VAR_id: Retain only variants with matching VAR_id.
tables: Optional, vector of tables to retain from the gdb. By default all tables will be included in the output gdb.
skipIndexes: Flag to skip generation of indexes for var and dosage table (VAR_id;CHROM, POS,REF,ALT). Typically only required if you plan to use gdbConcat to concatenate a series of separately generated gdb files before use. Defaults to FALSE.
overWrite: Flag indicating whether output should be overwritten if it already exists. Defaults to FALSE.
verbose: Should the method be verbose?

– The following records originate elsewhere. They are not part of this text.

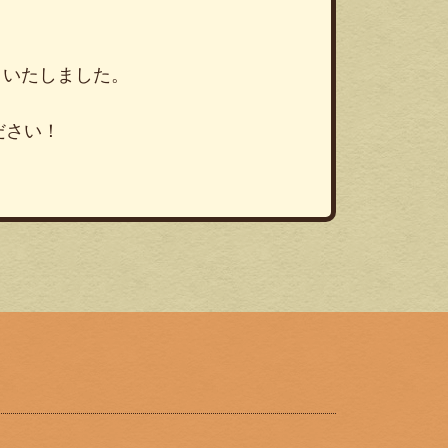
りいたしました。
ださい！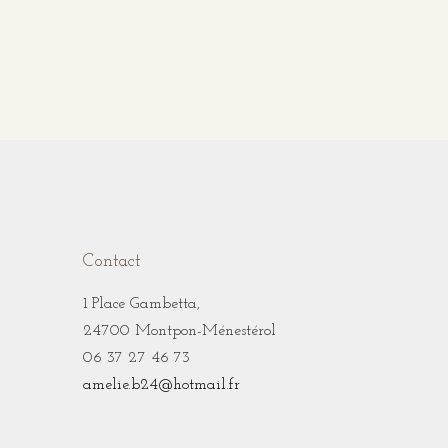
Contact
1 Place Gambetta,
24700 Montpon-Ménestérol
06 37 27 46 73
amelie.b24@
hotmail.fr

Defaults to TRUE.

Examples


library(rvatData)
gdb <- create_example_gdb()

# Make a gdb subset that includes only variants annotated to SOD1
output <- tempfile()
subsetGdb(
  gdb,
  intersection = "varInfo",
  where = "gene_name = 'SOD1'",
  output = output
)
#> 2025-02-12 12:29:04	Complete
gdb_subset <- gdb(output)

# Specific tables can be selected to include.
# all other user-uploaded annotation and cohort tables will be excluded
subsetGdb(
  gdb,
  intersection = "varInfo",
  where = "gene_name = 'SOD1'",
  tables = "varInfo",
  output = output,
  overWrite = TRUE
)
#> 2025-02-12 12:29:04	Complete
gdb_subset <- gdb(output)

# subset gdbs based on list of VAR ids
anno <- getAnno(gdb, 
                "var",
                range = data.frame(CHROM = "chr16", start = 31191399, end = 31191605)
                )

subsetGdb(
  gdb,
  VAR_id = anno$VAR_id,
  output = output,
  overWrite = TRUE
)
#> 2025-02-12 12:29:04	Complete
gdb_subset <- gdb(output)